Monday, July 04, 2005

hymns and a quart of milk

Porcelli's grocery is closed. Doors locked. No word if it will re-open as a store or be knocked down for more condos. Why is this significant? Porcelli's grocery and my little church have stood kitty corner across from each other at the intersection of Virginia and Nebraska for at least seventy years, probably more.
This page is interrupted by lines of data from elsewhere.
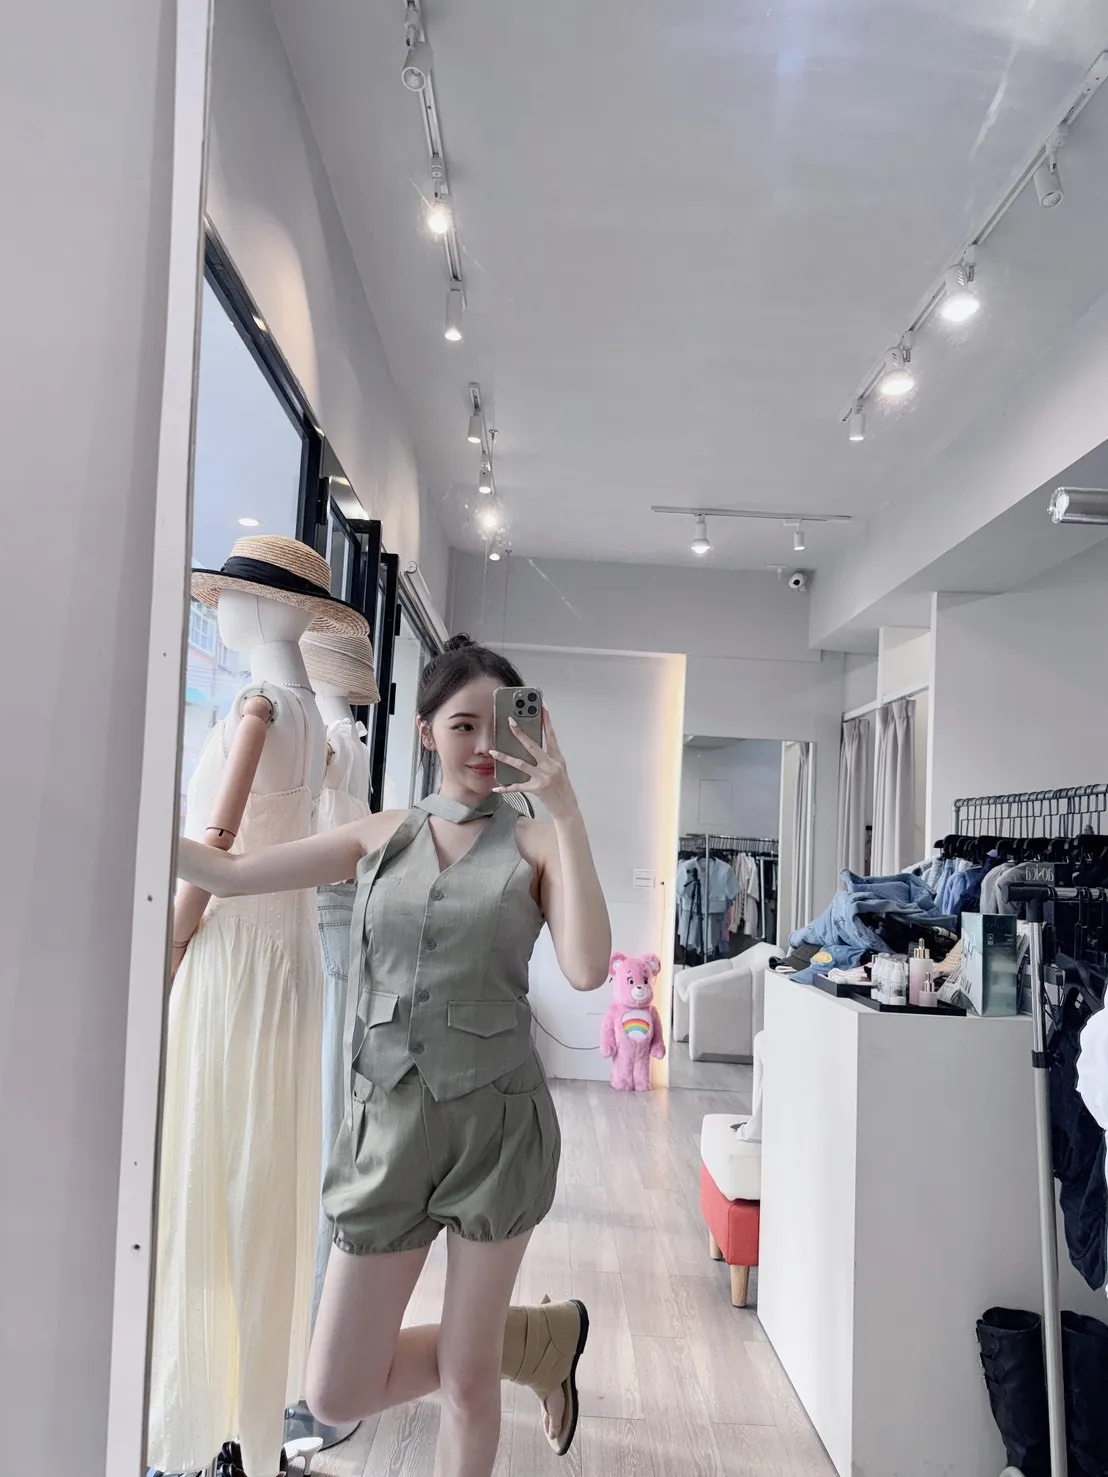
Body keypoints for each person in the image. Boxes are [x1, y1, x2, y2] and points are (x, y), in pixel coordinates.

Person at [175, 635, 612, 1477]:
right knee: (335, 1388)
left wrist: (567, 809)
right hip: (388, 1127)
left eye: (497, 726)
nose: (482, 745)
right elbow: (230, 875)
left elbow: (589, 967)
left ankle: (497, 1347)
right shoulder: (382, 833)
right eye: (461, 724)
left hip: (496, 1131)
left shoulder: (537, 843)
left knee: (468, 1383)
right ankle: (539, 1337)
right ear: (425, 732)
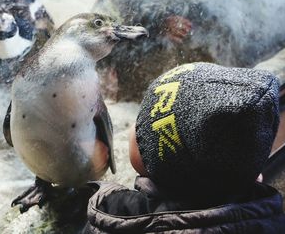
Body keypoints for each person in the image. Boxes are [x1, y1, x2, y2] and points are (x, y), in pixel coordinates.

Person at [83, 62, 285, 233]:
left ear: (165, 162)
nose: (132, 130)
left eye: (142, 126)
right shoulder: (271, 219)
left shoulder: (116, 216)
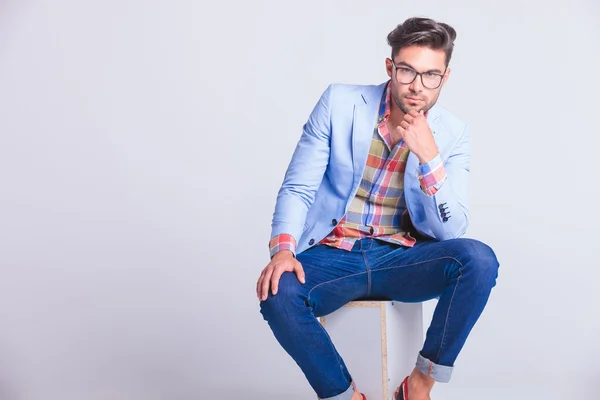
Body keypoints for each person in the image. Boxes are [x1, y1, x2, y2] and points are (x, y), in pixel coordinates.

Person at [256, 16, 499, 400]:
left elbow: (453, 232)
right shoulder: (339, 102)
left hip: (403, 259)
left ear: (445, 77)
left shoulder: (453, 133)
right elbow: (298, 187)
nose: (418, 86)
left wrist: (430, 158)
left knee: (480, 260)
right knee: (277, 291)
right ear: (390, 67)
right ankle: (344, 394)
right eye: (407, 71)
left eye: (430, 75)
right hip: (335, 253)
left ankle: (419, 384)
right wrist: (283, 249)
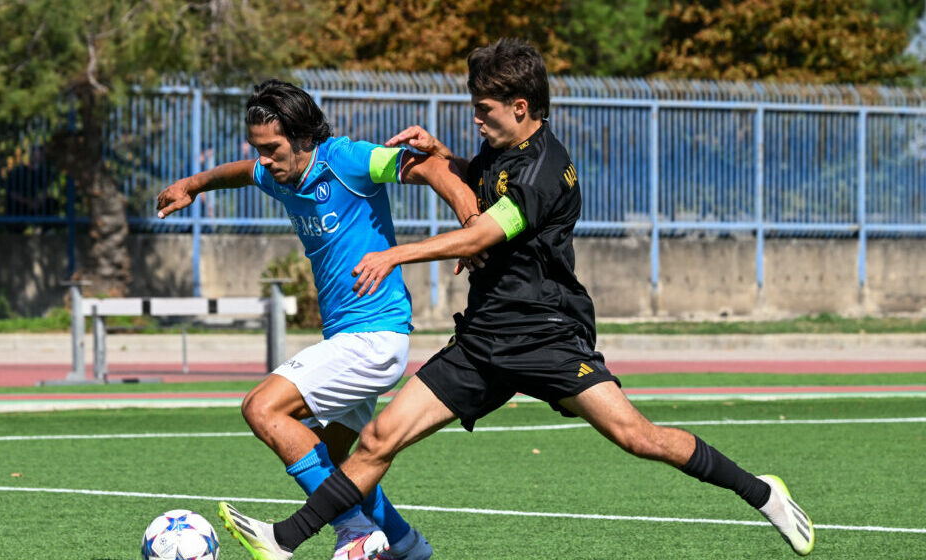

The church has always been Presbyterian. The store has passed through several hands-- the original owners whose names no one remembers, the Italian Porcellis who gave it it's current name, the Koreans who owned it when we moved to the neighborhood, and the semi-retired dentist who bought it for his wife to run as a sideline. It was a real live corner grocer for years carrying a little of everything one could need. When I moved here it was more of a convenience store--not good for much but ice cream and tampons, as one neighbor remarked near the end of that particular incarnation. The dentist tried to reinvent it as a deli/wine bar. But in the end it appears that no amount of reinventing could fight the inexorable tide of Mega-marts, Trader Joes, and upscale specialty grocers spreading like english ivy across the Portland landscape. Everyone waxes nostalgic about the corner grocer, but no one, it seems, actually shops there.

Sort of like the little neighborhood church. It's picturesque in a shabby, Grandma Moses kind of way. But, like the corner grocer, it's an institution time seems to have passed by. The folks at my church seem oddly comforted by Porcelli's demise. Some burden of guilt seems to have at least partially lifted. Like Porcelli's they tried over the years to reinvent themselves. Like Porcellis it wasn't enough in the end. It wouldn't have mattered if our craft had been more seaworthy. The tsunami would have swept us away anyway.

4 comments:

Unknown said...

Thanks for that beautifully written picture of your corner.
My little UCC church is in much the position you describe. The neighborhood receded; people who used to pour out of apartment buildings and modest houses to congregate there now live a drive away, and the faithful elders who continued to do so are dying off or aging out of coming at all. In my almost three years there we have added a goodly number of new younger members, but there never was enough money to pay for a fulltime pastor, or rather there hasn't been since the health insurance got so expensive. We're meeting next Sunday to talk about the future. It's not as dire as what you describe, in the sense that there are some modest additional resources that can keep paying me above what we take in, but those are very modest, and there is a leak in the bell tower and you can imagine the rest (including the accessibility issues you describe).
I'm sorry to make such a long comment; just wanted to let you know a sister is out here feeling the same way--facing sad inevitabilities all the while knowing that the intimacy of good small church life is precious beyond words.

St. Casserole said...

I feel like crying. You write so very well of a situation I understand.

Theresa Coleman said...

All I can say is "me too." I belonged as a child where every year we would have to discuss closing the doors -- It is an anxious way to life. I've come to realize that there is a life cycle to churchs -- birth, youth, maturity, waning years -- it's just hard to live into it.

Prayers and a ((hug)).

LutheranChik said...

In another corner of the Internet, not too long ago, we were discussing the pros and cons of house churches vs. traditional churches. My Orthodox friend noted that house churches were only around until the Christian community gained the resources and social security that enabled it to build and maintain separate places for worship.

Speaking of cycles, I wonder if we are entering into a cycle of our existence where, for a time, we are being called back into these smaller, more intimate ways of "doing church."